The area was the scene, too, of a brief but dramatic battle in the 1967 war. Anxious Jerusalemites watched in anguish as an Israel Air Force plane was downed just outside the Mar Elias convent, midway between the capital and Bethlehem.

Within hours of that setback, the Old City fell into Israel’s hands, and within two days all of Judaea was controlled by the IDF.


In other ceremonies marking Tu B’Shavat, 100,000 school children and 50,000 soldiers, immigrants, pensioners and other organized groups will help the JNF professionals reach this year’s tree-planting goal.

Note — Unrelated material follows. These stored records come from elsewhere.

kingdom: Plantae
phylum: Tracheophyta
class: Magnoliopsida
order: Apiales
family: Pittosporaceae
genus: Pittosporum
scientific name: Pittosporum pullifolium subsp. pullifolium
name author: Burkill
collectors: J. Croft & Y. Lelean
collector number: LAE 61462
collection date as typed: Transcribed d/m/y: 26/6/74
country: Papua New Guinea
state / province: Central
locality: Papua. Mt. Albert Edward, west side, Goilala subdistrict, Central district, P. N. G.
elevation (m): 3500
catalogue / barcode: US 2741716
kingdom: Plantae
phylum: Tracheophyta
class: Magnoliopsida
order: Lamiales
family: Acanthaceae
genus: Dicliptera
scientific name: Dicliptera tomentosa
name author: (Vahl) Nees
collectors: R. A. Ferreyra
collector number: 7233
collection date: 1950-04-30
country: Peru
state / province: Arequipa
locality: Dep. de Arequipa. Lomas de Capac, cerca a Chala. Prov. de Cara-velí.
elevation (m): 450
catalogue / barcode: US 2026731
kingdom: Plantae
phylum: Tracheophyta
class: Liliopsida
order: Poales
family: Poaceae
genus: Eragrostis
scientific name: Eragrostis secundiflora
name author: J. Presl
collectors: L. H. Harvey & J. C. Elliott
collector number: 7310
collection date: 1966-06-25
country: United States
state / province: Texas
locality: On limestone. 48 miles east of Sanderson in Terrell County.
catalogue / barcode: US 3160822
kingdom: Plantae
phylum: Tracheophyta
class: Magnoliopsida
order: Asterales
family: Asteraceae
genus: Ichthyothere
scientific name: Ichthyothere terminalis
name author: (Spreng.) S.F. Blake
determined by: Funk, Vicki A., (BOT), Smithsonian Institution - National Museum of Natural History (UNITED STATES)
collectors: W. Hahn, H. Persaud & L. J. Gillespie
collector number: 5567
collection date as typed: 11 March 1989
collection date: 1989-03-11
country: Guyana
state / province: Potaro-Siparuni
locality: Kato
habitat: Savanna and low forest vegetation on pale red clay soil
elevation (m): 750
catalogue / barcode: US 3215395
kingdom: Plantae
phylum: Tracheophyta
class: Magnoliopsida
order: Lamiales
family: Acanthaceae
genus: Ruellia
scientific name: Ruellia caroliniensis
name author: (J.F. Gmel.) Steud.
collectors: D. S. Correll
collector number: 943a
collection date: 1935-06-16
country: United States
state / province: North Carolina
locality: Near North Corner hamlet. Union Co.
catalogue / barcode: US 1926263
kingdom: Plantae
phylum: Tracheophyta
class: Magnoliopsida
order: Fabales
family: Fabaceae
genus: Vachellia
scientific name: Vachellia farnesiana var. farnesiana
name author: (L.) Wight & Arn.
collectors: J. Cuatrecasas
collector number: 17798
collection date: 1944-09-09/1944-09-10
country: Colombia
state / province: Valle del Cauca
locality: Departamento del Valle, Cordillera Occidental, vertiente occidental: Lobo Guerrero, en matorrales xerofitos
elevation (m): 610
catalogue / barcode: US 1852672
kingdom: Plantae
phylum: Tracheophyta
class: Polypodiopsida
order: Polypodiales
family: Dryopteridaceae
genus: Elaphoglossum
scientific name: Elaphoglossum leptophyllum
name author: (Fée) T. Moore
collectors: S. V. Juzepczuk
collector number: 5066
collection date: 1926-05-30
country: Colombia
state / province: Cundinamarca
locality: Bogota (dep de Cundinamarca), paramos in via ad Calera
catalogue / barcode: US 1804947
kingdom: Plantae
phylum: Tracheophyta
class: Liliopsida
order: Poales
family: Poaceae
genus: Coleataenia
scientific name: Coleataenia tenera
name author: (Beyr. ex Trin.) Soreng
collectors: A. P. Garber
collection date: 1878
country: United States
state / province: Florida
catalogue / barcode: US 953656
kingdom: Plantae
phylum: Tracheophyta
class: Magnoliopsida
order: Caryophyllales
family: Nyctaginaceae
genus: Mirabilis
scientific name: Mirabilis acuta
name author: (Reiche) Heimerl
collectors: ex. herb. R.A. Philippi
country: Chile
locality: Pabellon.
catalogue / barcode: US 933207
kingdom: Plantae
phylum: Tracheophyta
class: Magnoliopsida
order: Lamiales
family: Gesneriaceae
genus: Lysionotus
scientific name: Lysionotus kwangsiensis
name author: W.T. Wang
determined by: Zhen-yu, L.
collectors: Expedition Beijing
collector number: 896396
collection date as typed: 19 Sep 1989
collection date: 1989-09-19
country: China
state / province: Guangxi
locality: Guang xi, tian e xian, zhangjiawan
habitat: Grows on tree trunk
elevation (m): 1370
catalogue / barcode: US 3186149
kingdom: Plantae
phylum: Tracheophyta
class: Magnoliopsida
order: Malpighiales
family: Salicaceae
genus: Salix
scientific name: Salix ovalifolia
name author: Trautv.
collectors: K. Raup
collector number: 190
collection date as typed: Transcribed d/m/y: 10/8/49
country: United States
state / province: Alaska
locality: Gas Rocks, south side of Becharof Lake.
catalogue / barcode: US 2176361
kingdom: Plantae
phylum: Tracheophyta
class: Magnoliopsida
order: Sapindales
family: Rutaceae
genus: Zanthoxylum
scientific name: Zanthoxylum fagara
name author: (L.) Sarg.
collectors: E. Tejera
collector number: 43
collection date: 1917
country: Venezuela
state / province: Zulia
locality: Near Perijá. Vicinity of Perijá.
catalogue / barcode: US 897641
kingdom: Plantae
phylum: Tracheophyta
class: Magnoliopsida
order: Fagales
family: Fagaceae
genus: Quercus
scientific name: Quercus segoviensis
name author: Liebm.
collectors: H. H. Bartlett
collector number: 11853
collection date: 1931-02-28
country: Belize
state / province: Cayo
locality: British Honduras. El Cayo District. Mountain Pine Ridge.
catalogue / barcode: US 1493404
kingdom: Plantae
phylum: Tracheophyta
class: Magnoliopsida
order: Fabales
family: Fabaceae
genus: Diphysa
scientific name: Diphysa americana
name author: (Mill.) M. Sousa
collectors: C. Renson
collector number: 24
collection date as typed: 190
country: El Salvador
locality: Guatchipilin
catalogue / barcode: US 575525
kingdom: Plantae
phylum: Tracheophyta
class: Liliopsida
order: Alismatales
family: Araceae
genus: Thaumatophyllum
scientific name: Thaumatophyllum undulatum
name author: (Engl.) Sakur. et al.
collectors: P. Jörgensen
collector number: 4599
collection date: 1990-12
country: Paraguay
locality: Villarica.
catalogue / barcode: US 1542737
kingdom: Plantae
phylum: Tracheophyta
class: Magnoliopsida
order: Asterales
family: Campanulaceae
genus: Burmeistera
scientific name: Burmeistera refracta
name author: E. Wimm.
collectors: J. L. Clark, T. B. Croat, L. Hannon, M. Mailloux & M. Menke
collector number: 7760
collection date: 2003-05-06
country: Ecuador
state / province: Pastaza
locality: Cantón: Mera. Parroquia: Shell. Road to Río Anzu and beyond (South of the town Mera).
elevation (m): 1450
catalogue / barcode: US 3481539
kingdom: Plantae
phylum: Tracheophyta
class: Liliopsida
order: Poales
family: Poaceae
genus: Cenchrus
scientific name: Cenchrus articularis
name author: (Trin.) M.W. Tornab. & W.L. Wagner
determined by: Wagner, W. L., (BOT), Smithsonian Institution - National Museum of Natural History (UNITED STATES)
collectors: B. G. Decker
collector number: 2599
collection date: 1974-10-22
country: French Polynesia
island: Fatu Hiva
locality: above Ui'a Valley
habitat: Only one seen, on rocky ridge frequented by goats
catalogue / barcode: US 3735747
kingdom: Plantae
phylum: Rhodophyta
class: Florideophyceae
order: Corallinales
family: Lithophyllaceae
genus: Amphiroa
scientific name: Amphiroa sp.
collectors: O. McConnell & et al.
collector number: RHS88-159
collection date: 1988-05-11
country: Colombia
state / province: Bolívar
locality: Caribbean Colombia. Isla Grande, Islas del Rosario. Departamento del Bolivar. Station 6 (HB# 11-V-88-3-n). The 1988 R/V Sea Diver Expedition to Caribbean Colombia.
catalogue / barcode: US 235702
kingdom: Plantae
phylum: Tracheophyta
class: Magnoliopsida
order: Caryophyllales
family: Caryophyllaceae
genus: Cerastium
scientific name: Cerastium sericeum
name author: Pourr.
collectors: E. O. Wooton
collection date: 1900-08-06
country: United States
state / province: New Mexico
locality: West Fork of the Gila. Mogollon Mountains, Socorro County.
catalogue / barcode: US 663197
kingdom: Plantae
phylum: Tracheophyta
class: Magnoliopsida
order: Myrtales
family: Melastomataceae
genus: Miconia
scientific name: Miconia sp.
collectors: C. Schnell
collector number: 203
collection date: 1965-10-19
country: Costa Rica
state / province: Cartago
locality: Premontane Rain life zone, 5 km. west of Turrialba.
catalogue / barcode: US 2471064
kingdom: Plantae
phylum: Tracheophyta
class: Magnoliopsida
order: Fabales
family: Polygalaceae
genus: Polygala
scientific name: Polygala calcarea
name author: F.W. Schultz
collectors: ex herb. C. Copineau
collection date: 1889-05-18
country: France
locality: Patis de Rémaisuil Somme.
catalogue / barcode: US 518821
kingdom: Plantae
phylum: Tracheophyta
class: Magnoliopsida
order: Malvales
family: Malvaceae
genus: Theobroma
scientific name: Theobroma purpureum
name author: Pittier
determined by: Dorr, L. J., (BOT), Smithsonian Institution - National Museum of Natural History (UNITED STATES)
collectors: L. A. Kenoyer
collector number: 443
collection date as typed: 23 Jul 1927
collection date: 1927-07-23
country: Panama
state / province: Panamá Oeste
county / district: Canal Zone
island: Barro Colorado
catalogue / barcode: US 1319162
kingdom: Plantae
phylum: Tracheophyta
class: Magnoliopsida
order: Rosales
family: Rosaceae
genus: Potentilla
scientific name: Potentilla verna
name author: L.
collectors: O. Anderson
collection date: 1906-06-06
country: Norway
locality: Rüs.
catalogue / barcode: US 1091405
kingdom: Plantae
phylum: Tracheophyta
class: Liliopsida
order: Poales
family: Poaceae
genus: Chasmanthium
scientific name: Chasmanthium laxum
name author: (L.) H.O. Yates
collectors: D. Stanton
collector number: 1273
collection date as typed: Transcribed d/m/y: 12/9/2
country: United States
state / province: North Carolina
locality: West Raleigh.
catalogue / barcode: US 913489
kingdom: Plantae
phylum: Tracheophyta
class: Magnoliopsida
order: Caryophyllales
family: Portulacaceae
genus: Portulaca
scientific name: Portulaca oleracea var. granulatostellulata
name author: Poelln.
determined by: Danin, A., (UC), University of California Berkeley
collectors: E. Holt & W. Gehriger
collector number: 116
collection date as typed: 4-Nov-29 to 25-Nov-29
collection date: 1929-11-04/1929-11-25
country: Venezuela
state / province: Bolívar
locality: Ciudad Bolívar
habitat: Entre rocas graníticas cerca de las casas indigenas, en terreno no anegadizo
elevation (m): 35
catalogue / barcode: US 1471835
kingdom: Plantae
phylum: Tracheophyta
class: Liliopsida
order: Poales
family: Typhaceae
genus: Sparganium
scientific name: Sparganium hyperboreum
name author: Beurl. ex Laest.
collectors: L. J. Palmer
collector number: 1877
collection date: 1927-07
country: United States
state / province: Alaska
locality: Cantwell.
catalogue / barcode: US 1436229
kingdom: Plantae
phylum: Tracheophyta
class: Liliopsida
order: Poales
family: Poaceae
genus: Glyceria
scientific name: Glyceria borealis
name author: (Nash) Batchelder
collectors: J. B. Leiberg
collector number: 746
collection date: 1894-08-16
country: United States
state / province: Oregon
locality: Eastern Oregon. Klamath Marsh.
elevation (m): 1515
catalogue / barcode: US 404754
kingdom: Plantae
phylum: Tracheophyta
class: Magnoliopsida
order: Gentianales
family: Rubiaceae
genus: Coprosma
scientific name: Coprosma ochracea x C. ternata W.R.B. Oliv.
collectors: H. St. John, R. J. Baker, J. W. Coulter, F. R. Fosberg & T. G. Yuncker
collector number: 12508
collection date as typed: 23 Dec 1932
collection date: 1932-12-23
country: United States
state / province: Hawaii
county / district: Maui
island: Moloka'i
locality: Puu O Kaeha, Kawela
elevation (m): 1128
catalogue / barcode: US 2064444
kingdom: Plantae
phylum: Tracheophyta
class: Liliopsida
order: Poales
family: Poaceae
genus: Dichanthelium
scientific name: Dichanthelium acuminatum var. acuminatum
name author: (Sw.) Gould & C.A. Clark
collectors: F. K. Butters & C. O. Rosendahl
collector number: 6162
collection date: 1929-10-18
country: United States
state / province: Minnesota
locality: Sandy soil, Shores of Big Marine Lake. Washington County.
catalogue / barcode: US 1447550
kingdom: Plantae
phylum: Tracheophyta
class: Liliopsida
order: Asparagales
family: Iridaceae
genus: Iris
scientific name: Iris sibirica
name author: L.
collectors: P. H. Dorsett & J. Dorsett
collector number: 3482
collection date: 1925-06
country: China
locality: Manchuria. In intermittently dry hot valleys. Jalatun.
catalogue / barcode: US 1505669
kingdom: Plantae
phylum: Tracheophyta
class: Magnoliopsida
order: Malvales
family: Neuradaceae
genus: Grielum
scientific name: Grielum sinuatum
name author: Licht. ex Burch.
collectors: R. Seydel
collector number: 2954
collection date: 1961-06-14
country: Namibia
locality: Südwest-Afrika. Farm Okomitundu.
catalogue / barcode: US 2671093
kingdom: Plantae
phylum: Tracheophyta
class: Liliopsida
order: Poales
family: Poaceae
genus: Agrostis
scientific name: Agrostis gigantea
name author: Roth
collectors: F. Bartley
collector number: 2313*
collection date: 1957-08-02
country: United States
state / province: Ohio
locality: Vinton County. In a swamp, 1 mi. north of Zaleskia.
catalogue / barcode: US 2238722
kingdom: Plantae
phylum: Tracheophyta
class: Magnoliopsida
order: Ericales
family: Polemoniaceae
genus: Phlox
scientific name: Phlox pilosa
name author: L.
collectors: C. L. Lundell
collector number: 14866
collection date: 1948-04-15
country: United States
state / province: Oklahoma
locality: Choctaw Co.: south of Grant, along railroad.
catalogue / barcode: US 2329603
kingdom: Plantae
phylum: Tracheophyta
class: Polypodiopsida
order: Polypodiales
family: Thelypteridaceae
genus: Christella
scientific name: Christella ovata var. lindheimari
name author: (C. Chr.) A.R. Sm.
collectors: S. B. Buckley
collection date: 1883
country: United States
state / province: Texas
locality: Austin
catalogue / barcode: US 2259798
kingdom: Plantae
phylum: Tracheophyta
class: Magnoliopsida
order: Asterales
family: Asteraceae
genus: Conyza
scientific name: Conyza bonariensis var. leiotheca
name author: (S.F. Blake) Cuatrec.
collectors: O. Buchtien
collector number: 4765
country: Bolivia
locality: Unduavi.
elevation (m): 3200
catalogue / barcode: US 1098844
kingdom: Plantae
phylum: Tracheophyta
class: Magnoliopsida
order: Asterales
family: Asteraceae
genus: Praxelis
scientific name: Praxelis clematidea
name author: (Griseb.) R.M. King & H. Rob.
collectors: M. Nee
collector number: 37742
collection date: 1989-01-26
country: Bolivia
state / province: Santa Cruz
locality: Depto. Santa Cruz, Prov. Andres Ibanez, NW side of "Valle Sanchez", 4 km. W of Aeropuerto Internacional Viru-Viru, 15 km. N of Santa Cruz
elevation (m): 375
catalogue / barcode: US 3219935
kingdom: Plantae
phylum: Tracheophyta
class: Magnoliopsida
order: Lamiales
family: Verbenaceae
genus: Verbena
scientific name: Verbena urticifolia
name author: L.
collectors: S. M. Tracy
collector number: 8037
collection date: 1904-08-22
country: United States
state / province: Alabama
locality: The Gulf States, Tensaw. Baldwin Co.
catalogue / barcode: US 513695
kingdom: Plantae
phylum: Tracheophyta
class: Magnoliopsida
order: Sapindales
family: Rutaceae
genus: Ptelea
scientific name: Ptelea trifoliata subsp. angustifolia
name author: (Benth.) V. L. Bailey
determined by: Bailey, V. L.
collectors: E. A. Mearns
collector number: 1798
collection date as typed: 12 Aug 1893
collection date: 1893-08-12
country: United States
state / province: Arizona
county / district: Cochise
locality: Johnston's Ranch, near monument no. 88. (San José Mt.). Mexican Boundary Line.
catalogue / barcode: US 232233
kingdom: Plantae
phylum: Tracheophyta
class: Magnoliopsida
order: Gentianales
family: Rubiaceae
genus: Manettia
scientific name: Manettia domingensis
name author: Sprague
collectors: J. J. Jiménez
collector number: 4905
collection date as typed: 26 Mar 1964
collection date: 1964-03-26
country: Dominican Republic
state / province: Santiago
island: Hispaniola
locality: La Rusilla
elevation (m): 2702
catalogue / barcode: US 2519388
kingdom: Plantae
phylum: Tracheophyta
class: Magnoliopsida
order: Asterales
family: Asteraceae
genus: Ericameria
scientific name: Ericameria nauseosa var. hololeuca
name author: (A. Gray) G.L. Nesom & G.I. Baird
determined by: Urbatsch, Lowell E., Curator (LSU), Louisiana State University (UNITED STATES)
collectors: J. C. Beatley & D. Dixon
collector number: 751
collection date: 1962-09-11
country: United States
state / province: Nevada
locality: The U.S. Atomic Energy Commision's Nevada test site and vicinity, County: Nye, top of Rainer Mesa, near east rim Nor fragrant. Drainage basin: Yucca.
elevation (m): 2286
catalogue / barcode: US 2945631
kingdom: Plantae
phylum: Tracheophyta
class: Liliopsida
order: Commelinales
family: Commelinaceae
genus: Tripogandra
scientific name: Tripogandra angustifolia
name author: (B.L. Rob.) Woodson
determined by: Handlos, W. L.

Because of the unseasonal weather through November and December, Rivlin has had to lower his sights. But he still hopes to achieve three million plantings before the end-of-February cutoff date.

The focal areas are:

Galilee: Here the JNF forestry department is moving ahead impressively on several fronts. Seven hundred dunams of the Toukan Hills, near Kibbutz Lavie in southern Galilee, have been earmarked for afforestation this year and a new settlement, Avtalyon, is to be completely surrounded by greenery.

But most significantly, JNF is contributing its land-preparation and afforestation skills to the major national goal of turning the entire Kinneret shoreline into Israel’s main inland tourism resource.

The hills rising above Tiberias are to be afforested–partly with the aid of the Swiss JNF. One section will be named the Rambam Park, commemorating Maimonides who, according to tradition, is buried in Tiberias.

To the northeast of Lake Kinneret the JNF is aiding a group of seven kibbutzim which jointly are implementing a major holiday resort project of hotels, water-sports, and scenic trekking to be available to visitors from Israel and abroad.

Conditions are very difficult, Rivlin noted in an interview with the Jewish Telegraphic Agency. “The rocks are basalt. The ground slopes. We have to build terracing, and plan each tree spot individually,” he said.

In the Negev, JNF this year is planting at Pithat Shalom, the border region just south of the coast. At Yatir, in the Hebron Hills, “we are literally pushing the desert back — and this will be a boon to the fledgling settlements in the area,” Rivlin said.


Another Negev project now underway is a Golda Meir Park near Kibbutz Revivim, where the late Premier’s daughter lives with her family and where Golda herself was a frequent visitor. The site is close to one of the roads leading to Eilat. Southbound holiday-makers will be able to pause there for a unique experience of verdant relaxation in the heart of the arid desert.

Given the aridity, JNF is experimenting with over 30 strains of trees and bushes to select those best suited for the rigors of the southern climate.

Around Jerusalem, “our green belt is gradually nearing completion to the north of the capital, and now we have turned eastwards,” Rivlin said. Here, too, the trees steal from the desert. He is planning a ten-dunam-wide strip of green bordering the city to the east of the Mt. Scopus-Mount of Olives line.

There are similar though less ambitious projects afoot to surround Ashdod and Beit Shemesh, two less glamorous cities, with their own green belts, too.

Abroad, JNF’s Education Department predicts it will reach more than half-a-million Jewish children through various Tu B’Shvat-related activities in schools, youth groups and community centers.


Looking beyond Tu B’Shvat, which is traditionally the JNF’s red-letter day, perhaps the most remarkable innovation in JNF forestry at this time is going ahead quietly in a 400-dunam experimental site in the north of the country. It is an attempt, the first in Israel, to grow trees specifically for timber.

To date, JNF supplies one half of the of the Israeli timber industry’s requirements in chipboard, all from thinning out existing forests. Chipboard comprises wood shavings and small pieces compressed together. It is extensively used in furniture manufacture here and abroad.